_SHORT EXERCISE_
Pull out each line of the rows below that contains the string "opExtrude" and copy it in full. Only exact, case-sensitive matches count.
# MATERIAL SUPPLIED start
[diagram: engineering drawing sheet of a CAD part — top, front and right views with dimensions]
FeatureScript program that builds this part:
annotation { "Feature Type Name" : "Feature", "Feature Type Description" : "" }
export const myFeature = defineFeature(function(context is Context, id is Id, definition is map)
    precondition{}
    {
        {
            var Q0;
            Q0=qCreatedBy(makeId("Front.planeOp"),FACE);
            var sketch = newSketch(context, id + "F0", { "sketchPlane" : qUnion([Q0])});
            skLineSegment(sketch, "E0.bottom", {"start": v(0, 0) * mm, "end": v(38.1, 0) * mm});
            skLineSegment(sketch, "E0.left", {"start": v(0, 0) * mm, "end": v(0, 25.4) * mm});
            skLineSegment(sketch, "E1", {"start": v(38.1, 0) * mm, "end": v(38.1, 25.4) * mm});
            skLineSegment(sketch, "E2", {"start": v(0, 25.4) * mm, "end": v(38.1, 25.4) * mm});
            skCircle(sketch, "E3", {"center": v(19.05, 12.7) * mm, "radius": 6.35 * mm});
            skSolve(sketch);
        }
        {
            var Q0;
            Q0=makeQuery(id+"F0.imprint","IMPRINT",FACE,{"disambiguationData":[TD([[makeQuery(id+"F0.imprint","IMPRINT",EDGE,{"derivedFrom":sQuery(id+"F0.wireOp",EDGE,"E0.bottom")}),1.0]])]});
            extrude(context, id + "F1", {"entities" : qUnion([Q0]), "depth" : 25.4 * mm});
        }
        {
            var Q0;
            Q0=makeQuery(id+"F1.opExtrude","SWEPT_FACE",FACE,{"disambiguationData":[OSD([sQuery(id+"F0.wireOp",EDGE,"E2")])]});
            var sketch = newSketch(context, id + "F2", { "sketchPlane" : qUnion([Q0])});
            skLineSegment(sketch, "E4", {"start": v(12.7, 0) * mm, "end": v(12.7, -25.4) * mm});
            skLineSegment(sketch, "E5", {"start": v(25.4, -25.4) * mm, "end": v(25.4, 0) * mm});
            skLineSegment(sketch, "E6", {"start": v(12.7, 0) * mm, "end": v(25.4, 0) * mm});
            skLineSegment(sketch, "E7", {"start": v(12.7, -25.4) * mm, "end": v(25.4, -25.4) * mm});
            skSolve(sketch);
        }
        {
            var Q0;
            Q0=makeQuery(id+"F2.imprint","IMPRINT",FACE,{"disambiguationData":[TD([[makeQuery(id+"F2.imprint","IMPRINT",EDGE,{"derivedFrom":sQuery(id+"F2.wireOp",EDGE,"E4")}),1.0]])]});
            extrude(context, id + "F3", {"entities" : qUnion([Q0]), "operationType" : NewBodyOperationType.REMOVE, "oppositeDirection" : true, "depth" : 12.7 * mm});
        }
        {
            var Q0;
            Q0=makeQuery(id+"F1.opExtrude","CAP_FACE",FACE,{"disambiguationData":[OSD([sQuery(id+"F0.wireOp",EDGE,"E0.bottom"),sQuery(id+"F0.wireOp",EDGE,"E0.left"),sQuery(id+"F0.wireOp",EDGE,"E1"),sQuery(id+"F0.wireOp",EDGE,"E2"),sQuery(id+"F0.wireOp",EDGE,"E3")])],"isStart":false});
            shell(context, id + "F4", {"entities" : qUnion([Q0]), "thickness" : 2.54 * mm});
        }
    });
# MATERIAL SUPPLIED end
_TASK ANSWER_
            Q0=makeQuery(id+"F1.opExtrude","SWEPT_FACE",FACE,{"disambiguationData":[OSD([sQuery(id+"F0.wireOp",EDGE,"E2")])]});
            Q0=makeQuery(id+"F1.opExtrude","CAP_FACE",FACE,{"disambiguationData":[OSD([sQuery(id+"F0.wireOp",EDGE,"E0.bottom"),sQuery(id+"F0.wireOp",EDGE,"E0.left"),sQuery(id+"F0.wireOp",EDGE,"E1"),sQuery(id+"F0.wireOp",EDGE,"E2"),sQuery(id+"F0.wireOp",EDGE,"E3")])],"isStart":false});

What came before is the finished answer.